Puede que sea más o menos extrovertido, compartas lo que te alegra y te preocupa con más o menos soltura, pero todos tenemos lugares de nuestro ser que guardamos para nuestra intimidad, aquello que no cuentas a nadie y pretendes que nadie se entere. Sin embargo, de pequeño te enseñaron que Dios es onmipresente, que está en todas partes y ve todo lo que haces. Muchas veces tenemos la imagen de Dios como un paparazzi que saca a la luz los trapos sucios.
El paparazzi conoce a fondo, sabe dónde y con quién está, en qué momento sale de su casa y su hora de vuelta. Recibe chivatazos que le informan de su presencia en los lugares más ocultos. El perseguido se las ingenia para despistar a la prensa y tener así un poco de intimidad, pero nunca lo consigue. De nada le ha valido esconderse, siempre lo pillan infraganti, el paparazzi se frota las manos: ¡Cuánta información para recriminar y echar en cara!
El paparazzi conoce las debilidades de las personas que persigue, está atento a ellas, ha oído rumores de lo que se trae entre manos, busca en la intimidad exponiendo la incoherencias y removiendo las heridas sin buscar sanarlas. A veces se enfrenta con su presa, le acerca un micrófono en la misma puerta de su casa y le pregunta sin piedad por los acontecimientos más oscuros de su vida, le pide explicaciones con agresividad, sin dejar espacio para el respeto o el diálogo. Saca los fantasmas de su vida sin compasión, quiere ver cómo reacciona, ponerle al límite, ver cómo es su reacción ensangrentada ante lo escabroso y lo vergonzoso. El paparazzi no sabe de ternura, de acogida y comprensión. Crea intranquilidad, activa dinámicas de vida basadas en el “¿me pillará? ¿Qué pensará de mí?”

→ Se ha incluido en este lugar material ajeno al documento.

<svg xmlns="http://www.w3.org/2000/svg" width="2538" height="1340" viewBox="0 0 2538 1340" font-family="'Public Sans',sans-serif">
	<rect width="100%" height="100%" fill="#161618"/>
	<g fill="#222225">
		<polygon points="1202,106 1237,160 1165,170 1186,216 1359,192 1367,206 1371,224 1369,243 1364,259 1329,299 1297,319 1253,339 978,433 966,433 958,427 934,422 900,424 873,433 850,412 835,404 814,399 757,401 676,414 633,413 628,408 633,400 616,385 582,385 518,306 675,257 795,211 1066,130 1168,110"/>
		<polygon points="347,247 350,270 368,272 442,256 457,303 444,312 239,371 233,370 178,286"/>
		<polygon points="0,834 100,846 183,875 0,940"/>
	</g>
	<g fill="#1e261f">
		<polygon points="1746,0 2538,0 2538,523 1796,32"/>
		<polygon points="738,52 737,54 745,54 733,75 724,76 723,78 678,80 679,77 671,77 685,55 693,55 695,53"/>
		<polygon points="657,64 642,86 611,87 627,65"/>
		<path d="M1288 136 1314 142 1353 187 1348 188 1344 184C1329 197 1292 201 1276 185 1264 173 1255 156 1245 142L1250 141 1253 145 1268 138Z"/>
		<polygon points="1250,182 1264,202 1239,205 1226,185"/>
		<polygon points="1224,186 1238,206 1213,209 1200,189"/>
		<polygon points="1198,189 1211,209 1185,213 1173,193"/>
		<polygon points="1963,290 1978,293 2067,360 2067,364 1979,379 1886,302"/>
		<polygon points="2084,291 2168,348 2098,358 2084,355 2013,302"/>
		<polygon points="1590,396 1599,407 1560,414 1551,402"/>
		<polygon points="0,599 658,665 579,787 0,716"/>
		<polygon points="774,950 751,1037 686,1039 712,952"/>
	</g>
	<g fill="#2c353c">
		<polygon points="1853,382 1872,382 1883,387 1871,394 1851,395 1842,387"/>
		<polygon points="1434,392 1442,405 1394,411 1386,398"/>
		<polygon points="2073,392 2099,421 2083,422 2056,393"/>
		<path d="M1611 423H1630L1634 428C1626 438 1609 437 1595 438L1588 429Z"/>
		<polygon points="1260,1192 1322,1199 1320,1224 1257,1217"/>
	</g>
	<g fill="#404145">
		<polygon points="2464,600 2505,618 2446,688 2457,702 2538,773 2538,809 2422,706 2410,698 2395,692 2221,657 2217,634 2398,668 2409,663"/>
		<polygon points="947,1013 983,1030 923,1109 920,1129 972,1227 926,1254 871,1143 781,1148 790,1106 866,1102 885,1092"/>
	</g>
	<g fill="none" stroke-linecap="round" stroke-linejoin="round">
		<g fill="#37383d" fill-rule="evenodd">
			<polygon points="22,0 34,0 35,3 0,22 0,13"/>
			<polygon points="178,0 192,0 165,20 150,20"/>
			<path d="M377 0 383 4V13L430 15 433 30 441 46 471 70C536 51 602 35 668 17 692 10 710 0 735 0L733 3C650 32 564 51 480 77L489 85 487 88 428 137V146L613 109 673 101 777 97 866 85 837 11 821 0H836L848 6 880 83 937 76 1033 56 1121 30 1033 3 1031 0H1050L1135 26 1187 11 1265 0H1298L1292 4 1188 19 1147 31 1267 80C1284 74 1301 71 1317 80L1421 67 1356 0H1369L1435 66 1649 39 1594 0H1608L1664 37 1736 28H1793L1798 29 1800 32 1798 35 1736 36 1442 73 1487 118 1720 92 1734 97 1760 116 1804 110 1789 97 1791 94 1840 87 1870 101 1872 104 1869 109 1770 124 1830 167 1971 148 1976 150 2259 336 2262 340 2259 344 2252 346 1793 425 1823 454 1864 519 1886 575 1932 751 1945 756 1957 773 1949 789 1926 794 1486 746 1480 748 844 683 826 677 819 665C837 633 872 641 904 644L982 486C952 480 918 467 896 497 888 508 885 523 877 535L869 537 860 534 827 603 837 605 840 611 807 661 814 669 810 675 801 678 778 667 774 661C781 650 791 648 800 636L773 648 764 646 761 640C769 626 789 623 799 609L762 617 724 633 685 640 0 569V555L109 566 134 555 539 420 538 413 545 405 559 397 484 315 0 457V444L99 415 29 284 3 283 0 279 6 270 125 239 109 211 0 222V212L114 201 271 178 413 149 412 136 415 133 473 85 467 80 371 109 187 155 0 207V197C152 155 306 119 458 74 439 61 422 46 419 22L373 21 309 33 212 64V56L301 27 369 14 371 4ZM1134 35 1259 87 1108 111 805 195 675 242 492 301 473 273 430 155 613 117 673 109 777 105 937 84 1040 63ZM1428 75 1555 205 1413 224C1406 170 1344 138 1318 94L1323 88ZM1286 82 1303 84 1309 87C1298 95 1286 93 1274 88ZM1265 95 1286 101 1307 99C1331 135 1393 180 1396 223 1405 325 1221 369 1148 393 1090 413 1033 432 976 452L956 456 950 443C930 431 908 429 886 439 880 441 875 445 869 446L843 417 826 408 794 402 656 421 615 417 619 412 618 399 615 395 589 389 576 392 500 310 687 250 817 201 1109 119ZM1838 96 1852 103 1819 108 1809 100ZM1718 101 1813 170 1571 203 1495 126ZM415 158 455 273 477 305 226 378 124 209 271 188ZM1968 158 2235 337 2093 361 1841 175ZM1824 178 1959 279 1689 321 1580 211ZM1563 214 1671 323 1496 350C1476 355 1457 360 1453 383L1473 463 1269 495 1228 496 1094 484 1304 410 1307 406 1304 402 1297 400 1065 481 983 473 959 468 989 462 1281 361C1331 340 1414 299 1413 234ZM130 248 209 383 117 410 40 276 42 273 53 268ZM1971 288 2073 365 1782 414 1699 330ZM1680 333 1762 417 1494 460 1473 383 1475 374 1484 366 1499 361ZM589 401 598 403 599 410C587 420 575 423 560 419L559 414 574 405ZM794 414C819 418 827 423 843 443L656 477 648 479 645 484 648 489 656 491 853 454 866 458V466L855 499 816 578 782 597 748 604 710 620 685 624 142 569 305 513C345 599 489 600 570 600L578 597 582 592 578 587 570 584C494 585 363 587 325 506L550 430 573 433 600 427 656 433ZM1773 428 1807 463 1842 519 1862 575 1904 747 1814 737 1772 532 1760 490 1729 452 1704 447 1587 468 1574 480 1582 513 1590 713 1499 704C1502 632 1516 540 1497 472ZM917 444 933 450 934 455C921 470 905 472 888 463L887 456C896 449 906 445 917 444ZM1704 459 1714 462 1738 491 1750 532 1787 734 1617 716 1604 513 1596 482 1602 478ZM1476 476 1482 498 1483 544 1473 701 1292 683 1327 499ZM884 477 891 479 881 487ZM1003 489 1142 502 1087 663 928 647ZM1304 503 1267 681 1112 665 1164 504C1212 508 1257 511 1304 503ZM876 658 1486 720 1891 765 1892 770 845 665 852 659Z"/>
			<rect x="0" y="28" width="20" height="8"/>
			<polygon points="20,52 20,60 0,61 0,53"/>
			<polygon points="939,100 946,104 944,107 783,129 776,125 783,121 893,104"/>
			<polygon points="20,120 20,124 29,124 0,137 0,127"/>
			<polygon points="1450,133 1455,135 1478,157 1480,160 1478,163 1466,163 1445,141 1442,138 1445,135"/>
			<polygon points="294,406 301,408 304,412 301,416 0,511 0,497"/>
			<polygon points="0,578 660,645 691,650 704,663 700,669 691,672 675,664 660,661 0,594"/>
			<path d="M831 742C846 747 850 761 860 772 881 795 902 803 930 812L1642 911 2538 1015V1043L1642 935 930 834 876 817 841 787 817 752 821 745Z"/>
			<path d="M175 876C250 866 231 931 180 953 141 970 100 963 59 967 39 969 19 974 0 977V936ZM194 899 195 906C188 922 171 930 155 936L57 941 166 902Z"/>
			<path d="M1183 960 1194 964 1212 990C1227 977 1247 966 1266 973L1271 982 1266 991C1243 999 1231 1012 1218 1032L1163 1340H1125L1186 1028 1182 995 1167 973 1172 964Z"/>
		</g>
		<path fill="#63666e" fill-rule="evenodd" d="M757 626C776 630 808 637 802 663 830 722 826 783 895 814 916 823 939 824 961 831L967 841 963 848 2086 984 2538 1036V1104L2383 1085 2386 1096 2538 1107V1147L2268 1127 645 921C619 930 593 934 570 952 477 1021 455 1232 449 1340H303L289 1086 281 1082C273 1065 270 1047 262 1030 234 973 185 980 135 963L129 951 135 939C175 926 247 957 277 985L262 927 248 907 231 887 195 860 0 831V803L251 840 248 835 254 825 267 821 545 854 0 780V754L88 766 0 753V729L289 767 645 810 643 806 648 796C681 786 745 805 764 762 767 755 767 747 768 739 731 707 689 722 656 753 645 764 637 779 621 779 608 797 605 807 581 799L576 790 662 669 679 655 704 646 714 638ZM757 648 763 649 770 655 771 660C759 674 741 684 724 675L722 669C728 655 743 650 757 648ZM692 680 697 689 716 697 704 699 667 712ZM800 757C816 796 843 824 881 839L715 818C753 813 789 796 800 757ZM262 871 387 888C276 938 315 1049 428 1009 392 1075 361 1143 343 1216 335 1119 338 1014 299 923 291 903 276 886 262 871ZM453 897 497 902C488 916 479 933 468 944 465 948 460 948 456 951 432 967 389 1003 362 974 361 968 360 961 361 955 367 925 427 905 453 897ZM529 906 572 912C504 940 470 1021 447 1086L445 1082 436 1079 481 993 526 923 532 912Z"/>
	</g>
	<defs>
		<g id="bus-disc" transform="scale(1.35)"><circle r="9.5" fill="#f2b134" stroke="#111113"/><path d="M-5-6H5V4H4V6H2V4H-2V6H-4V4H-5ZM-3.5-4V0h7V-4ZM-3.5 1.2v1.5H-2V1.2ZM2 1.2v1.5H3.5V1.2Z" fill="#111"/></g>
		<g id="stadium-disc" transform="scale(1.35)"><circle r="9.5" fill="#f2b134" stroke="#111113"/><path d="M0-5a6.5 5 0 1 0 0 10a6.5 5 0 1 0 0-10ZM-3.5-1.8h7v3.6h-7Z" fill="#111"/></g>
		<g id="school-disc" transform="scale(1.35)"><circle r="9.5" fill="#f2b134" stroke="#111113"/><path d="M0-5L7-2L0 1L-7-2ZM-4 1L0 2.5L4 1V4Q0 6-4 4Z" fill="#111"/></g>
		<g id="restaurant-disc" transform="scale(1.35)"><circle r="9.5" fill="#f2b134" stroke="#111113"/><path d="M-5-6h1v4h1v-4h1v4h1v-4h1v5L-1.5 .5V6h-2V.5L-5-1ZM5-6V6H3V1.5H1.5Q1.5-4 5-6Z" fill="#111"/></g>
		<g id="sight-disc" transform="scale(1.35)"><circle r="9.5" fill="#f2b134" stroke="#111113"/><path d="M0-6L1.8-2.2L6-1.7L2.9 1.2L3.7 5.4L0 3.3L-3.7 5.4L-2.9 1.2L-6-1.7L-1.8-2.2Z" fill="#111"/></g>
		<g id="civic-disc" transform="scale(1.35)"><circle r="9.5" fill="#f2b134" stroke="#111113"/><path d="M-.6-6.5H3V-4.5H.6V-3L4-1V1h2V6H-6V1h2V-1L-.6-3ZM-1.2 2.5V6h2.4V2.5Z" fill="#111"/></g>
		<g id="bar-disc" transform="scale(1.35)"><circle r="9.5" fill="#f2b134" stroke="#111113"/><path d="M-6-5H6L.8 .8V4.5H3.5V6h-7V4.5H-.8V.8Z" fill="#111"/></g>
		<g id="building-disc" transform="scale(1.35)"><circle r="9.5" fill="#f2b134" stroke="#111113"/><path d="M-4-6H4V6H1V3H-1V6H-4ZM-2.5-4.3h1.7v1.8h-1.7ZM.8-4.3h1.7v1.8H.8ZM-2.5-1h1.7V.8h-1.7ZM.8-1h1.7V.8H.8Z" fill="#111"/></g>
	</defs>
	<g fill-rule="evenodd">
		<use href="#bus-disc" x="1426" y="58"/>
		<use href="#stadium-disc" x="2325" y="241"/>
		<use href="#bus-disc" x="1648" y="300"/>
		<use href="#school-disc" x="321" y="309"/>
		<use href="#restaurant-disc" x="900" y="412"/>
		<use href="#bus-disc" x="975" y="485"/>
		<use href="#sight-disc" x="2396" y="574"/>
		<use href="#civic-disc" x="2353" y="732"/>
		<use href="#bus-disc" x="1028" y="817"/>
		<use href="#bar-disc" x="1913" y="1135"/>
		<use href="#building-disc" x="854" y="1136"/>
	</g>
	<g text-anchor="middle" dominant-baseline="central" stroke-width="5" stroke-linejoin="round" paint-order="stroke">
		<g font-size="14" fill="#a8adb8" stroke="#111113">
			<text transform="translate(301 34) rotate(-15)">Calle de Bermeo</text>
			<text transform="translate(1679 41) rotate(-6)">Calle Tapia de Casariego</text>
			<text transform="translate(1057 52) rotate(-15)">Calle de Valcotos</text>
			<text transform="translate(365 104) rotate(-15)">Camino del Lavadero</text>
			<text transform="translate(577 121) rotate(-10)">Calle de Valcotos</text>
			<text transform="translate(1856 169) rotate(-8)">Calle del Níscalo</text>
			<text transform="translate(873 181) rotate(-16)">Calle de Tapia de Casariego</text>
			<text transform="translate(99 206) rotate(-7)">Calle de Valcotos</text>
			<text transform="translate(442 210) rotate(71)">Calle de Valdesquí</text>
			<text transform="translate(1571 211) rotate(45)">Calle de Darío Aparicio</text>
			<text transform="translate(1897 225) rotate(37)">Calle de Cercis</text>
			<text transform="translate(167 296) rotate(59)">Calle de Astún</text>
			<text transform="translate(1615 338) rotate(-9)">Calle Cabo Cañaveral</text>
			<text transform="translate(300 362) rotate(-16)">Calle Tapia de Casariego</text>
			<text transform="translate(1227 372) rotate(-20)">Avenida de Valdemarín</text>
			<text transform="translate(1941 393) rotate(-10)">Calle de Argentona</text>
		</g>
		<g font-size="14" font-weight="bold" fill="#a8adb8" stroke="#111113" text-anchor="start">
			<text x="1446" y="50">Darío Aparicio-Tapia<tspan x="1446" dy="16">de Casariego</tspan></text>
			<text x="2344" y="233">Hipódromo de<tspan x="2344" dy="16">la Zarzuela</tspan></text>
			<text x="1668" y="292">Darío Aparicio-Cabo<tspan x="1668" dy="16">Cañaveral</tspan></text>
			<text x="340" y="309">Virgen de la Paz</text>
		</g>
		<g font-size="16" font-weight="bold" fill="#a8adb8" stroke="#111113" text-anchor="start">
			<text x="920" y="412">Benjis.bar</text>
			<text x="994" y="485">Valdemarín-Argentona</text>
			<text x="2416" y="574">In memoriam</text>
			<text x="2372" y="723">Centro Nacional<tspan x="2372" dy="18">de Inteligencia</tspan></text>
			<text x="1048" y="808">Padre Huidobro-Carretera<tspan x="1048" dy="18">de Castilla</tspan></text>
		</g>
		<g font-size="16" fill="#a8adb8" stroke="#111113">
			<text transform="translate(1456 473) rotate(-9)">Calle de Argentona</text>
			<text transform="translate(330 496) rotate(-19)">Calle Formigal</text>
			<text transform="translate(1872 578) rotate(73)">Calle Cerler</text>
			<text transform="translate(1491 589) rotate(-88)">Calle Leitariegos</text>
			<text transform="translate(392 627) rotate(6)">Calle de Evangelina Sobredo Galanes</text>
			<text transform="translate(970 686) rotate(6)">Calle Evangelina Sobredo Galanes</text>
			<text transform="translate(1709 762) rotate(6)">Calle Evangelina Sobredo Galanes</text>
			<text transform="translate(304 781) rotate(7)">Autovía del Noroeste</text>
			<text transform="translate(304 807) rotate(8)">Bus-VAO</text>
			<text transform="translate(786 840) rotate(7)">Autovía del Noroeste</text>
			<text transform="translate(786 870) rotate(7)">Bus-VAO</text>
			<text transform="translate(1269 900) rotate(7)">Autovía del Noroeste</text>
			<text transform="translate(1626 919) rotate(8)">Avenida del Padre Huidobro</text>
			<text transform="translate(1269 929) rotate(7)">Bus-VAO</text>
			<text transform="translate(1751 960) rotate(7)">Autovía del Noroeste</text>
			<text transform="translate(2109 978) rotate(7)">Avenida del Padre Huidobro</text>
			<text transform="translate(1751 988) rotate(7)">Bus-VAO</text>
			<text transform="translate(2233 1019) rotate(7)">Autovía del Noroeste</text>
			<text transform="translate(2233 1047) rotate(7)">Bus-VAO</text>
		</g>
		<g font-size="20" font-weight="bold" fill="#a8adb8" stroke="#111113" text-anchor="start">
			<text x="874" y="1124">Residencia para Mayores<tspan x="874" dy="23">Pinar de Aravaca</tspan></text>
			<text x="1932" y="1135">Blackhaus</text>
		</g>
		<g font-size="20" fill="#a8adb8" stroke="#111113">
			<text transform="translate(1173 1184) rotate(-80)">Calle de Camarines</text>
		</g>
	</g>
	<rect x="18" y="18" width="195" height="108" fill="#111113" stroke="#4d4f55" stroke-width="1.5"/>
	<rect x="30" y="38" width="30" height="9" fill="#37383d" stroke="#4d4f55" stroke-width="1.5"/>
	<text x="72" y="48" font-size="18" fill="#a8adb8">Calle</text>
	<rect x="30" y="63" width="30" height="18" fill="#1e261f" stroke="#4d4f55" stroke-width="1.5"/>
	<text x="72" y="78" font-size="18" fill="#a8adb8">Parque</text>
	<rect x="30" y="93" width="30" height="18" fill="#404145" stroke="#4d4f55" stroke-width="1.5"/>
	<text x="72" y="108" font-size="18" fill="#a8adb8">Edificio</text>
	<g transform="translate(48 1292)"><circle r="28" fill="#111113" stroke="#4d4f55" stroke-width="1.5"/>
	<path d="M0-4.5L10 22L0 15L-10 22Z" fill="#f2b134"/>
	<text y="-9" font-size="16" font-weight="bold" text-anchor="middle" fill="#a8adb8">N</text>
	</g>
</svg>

Dios omnipresente como un paparazzi no es la imagen del Dios que acompaña en el camino. No respeta el margen de error, no crea el ambiente de acogida para crecer en libertad. No saca los trapos sucios para mostrarlos en revistas, ni extorsiona con lo íntimo y profundo de nuestro corazón, aunque conocerlo… lo conoce de sobra.